The onset of LiDAR (Light Detection and Ranging) technology has been the biggest advancement in this field. Typically, light pulses congregate and reflect from the body of the vehicle and create grids and 3D maps for the driver assistance system. Once a clear picture is received, that helps the AV avoid collisions and predict the easiest and safest path. LiDAR’s advanced versions, such as this model by LeddarTech, can even deal with beaming lights from other vehicles and shadows.
Apart from LiDAR, there is another related perception standard available: 4D Imaging Radar. It uses advanced imaging capabilities to render accurate objects visible in the surroundings, as demonstrated in this solution by Arbe and Qamcom.
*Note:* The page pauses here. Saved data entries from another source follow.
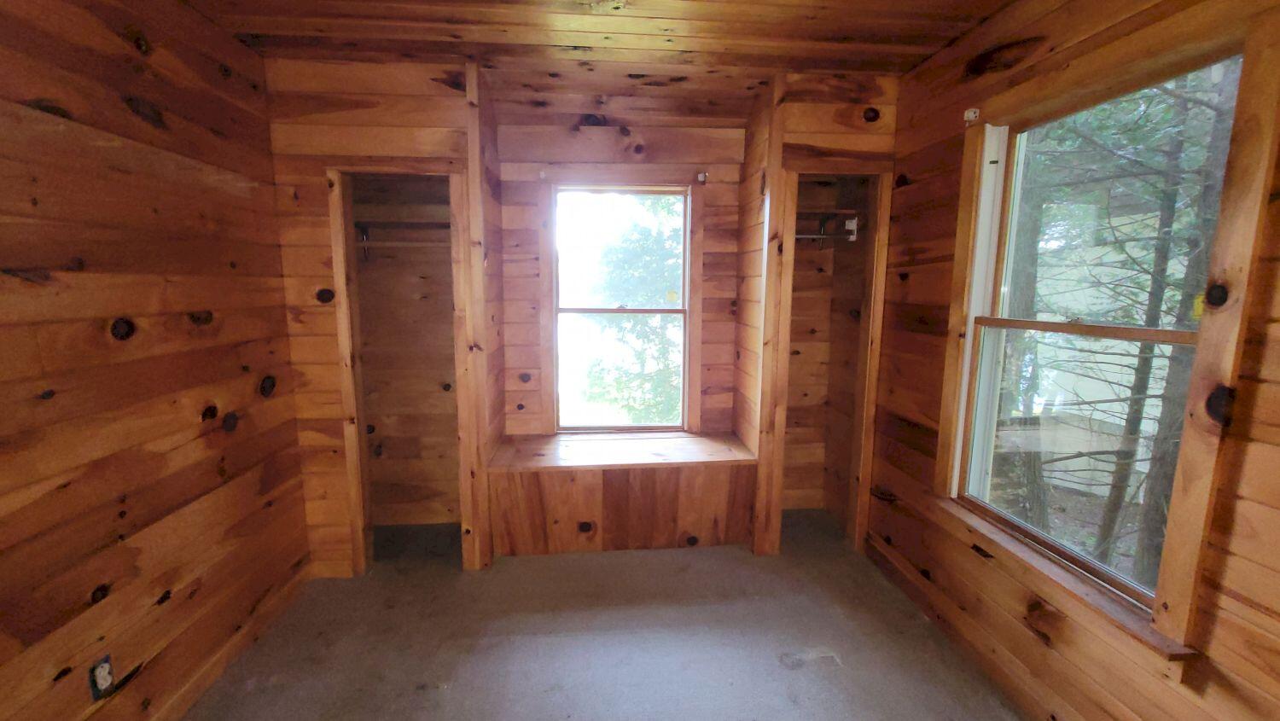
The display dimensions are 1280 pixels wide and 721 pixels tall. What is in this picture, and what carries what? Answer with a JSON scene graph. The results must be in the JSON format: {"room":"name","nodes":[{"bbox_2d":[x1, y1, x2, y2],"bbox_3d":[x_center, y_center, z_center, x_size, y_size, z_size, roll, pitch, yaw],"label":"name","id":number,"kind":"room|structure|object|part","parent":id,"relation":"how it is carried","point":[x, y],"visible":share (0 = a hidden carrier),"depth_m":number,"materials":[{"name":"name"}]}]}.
{"room":"bedroom","nodes":[
{"label":"bedroom","id":0,"kind":"room"},
{"bbox_2d":[0,0,308,720],"bbox_3d":[-1.650,0.111,0.799,0.148,2.627,4.104,0,8,-4],"label":"left wall","id":1,"kind":"structure","parent":0,"point":[116,44],"depth_m":1.57,"materials":[{"name":"brown wood"}]},
{"bbox_2d":[87,654,115,700],"bbox_3d":[-1.633,0.966,1.465,0.011,0.116,0.066,0,8,-4],"label":"electrical outlet","id":2,"kind":"object","parent":1,"relation":"attached to","point":[105,674],"visible":0.97,"depth_m":1.46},
{"bbox_2d":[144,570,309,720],"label":"baseboard","id":3,"kind":"structure","parent":1,"relation":"attached to","point":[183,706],"depth_m":1.94,"materials":[{"name":"brown wood"}]},
{"bbox_2d":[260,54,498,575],"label":"left closet wall","id":4,"kind":"structure","parent":0,"point":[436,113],"depth_m":2.31,"materials":[{"name":"brown wood"}]},
{"bbox_2d":[325,160,477,574],"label":"door frame","id":5,"kind":"object","parent":4,"relation":"attached to","point":[346,401],"visible":0.81,"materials":[{"name":"brown wood"}]},
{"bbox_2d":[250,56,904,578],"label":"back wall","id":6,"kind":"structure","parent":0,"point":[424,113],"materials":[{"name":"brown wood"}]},
{"bbox_2d":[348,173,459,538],"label":"closet","id":7,"kind":"object","parent":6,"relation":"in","point":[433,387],"visible":0.6,"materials":[{"name":"brown wood"}]},
{"bbox_2d":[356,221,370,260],"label":"bracket","id":8,"kind":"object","parent":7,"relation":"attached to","point":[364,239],"visible":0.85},
{"bbox_2d":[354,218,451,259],"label":"closet shelf","id":9,"kind":"object","parent":7,"relation":"attached to","point":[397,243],"visible":0.62,"depth_m":2.79,"materials":[{"name":"brown wood"}]},
{"bbox_2d":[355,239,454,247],"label":"closet rod","id":10,"kind":"object","parent":7,"relation":"attached to","point":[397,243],"visible":0.63,"depth_m":2.68,"materials":[{"name":"brown wood"}]},
{"bbox_2d":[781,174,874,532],"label":"closet","id":11,"kind":"object","parent":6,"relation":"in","point":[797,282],"visible":0.59,"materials":[{"name":"brown wood"}]},
{"bbox_2d":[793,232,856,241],"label":"closet rod","id":12,"kind":"object","parent":11,"relation":"attached to","point":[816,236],"visible":0.63,"depth_m":2.90,"materials":[{"name":"metal"}]},
{"bbox_2d":[796,211,860,243],"bbox_3d":[1.096,-0.820,2.955,0.499,0.185,0.317,0,8,-4],"label":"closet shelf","id":13,"kind":"object","parent":11,"relation":"attached to","point":[852,225],"visible":0.66,"depth_m":2.96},
{"bbox_2d":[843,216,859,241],"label":"bracket","id":14,"kind":"object","parent":11,"relation":"attached to","point":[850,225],"visible":0.87,"depth_m":2.89,"materials":[{"name":"white"}]},
{"bbox_2d":[164,0,1025,111],"bbox_3d":[-0.051,-1.269,1.018,3.482,0.115,4.406,0,8,-4],"label":"ceiling","id":15,"kind":"structure","parent":0,"point":[834,55],"depth_m":2.03,"materials":[{"name":"brown wood"}]},
{"bbox_2d":[171,509,1025,720],"bbox_3d":[-0.089,1.361,1.423,3.273,0.104,4.311,0,8,-4],"label":"floor","id":16,"kind":"structure","parent":0,"point":[498,573],"depth_m":2.06,"materials":[{"name":"grey concrete"}]},
{"bbox_2d":[486,432,756,557],"bbox_3d":[-0.093,0.806,2.935,1.508,0.552,0.526,0,8,-4],"label":"window seat","id":17,"kind":"object","parent":16,"relation":"on","point":[593,491],"visible":0.95,"depth_m":2.74,"materials":[{"name":"brown wood"}]},
{"bbox_2d":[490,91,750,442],"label":"back wall","id":18,"kind":"structure","parent":0,"point":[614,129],"depth_m":2.96,"materials":[{"name":"brown wood"}]},
{"bbox_2d":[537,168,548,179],"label":"curtain bracket","id":19,"kind":"object","parent":18,"relation":"attached to","point":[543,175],"visible":0.97,"depth_m":2.85,"materials":[{"name":"white"}]},
{"bbox_2d":[546,185,696,432],"bbox_3d":[-0.120,-0.303,3.134,0.875,1.579,0.091,0,8,-4],"label":"back window","id":20,"kind":"structure","parent":18,"relation":"in","point":[554,310],"depth_m":3.13,"materials":[{"name":"clear glass"}]},
{"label":"pane","id":21,"kind":"part","parent":20,"relation":"part of","materials":[{"name":"white glass"}]},
{"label":"pane","id":22,"kind":"part","parent":20,"relation":"part of","materials":[{"name":"clear glass"}]},
{"bbox_2d":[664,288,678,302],"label":"window sticker","id":23,"kind":"object","parent":20,"relation":"attached to","point":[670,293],"visible":0.98,"depth_m":3.13,"materials":[{"name":"yellow"}]},
{"bbox_2d":[696,170,708,182],"bbox_3d":[0.380,-1.119,2.936,0.046,0.064,0.074,0,8,-4],"label":"curtain bracket","id":24,"kind":"object","parent":18,"relation":"attached to","point":[702,177],"visible":0.97,"depth_m":2.94,"materials":[{"name":"white metal"}]},
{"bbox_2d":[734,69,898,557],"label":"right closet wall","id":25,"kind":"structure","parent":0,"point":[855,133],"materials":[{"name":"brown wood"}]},
{"bbox_2d":[766,162,893,552],"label":"door frame","id":26,"kind":"object","parent":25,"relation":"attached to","point":[869,392],"visible":0.84,"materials":[{"name":"brown wood"}]},
{"bbox_2d":[863,0,1279,720],"bbox_3d":[1.509,0.044,1.251,0.159,2.649,3.922,0,8,-4],"label":"right wall","id":27,"kind":"structure","parent":0,"point":[920,74],"depth_m":1.73,"materials":[{"name":"brown wood"}]},
{"bbox_2d":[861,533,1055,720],"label":"baseboard","id":28,"kind":"structure","parent":27,"relation":"attached to","point":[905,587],"depth_m":2.03,"materials":[{"name":"brown wood"}]},
{"bbox_2d":[963,107,980,123],"bbox_3d":[1.364,-1.005,1.976,0.046,0.058,0.034,0,8,-4],"label":"curtain bracket","id":29,"kind":"object","parent":27,"relation":"attached to","point":[973,115],"visible":0.95,"depth_m":1.97,"materials":[{"name":"white"}]},
{"bbox_2d":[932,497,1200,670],"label":"window sill","id":30,"kind":"structure","parent":27,"relation":"attached to","point":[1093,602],"depth_m":1.54,"materials":[{"name":"brown wood"}]},
{"bbox_2d":[936,29,1270,634],"bbox_3d":[1.450,-0.084,1.595,0.113,1.649,0.984,0,8,-4],"label":"right window","id":31,"kind":"structure","parent":27,"relation":"in","point":[973,310],"depth_m":1.30,"materials":[{"name":"clear glass"}]},
{"bbox_2d":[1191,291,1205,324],"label":"window sticker","id":32,"kind":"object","parent":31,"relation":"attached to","point":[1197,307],"visible":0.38,"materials":[{"name":"yellow paper"}]},
{"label":"pane","id":33,"kind":"part","parent":31,"relation":"part of","materials":[{"name":"clear glass"}]},
{"label":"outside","id":34,"kind":"structure","parent":0,"visible":0},
{"bbox_2d":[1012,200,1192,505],"label":"neighboring house","id":35,"kind":"structure","parent":34,"point":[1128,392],"depth_m":6.51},
{"label":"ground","id":36,"kind":"structure","parent":34,"visible":0},
{"bbox_2d":[584,196,684,423],"bbox_3d":[0.368,-0.770,8.034,4.155,7.048,3.795,0,8,-4],"label":"tree","id":37,"kind":"object","parent":36,"relation":"on","point":[619,276],"visible":0.39,"depth_m":7.43,"materials":[{"name":"green plant"}]},
{"bbox_2d":[992,137,1052,528],"bbox_3d":[3.368,-1.748,4.252,0.877,6.639,1.011,0,8,-4],"label":"tree","id":38,"kind":"object","parent":36,"relation":"on","point":[1031,289],"visible":0.38,"depth_m":4.27,"materials":[{"name":"green plant"}]},
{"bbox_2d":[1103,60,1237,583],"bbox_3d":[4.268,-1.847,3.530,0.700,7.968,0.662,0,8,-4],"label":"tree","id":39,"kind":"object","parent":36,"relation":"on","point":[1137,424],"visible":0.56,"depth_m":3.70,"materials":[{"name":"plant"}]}
]}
3. How Autonomous Vehicles Address Navigation Challenges?
You can use conventional GPS maps with an AV, but the Wi-Fi speeds are way too slow to respond to any split-second navigation challenges that the AV system must maneuver. To address these issues, 5G networks will usher in the next revolution as the nearly 1 terabyte of data per second speed can quickly render maps to completely replace the human eye. Geofencing is the next stage of AV driving as it helps in path tracking control.
What is the Future of Autonomous Vehicles?
Despite the presence of cutting-edge technology in AV space, many big commercial car companies are shutting down their efforts to launch self-driving cars anytime soon. Investors are also pulling out.
Many countries around the world have cities that suffer from traffic congestion issues. Therefore, AV isn’t very high in the priority list of urban planners. Despite initial hurdles, we can expect many improvements in this space.
We have done many interviews with industry experts working on autonomous vehicle systems. They have helped us learn that by 2030 onward, the first commercial privately owned AVs will take to the streets. We saw the latest developments and progress in terms of safety and workings of autonomous vehicles (AV). Considering the current stage of progress, it’s very much inevitable.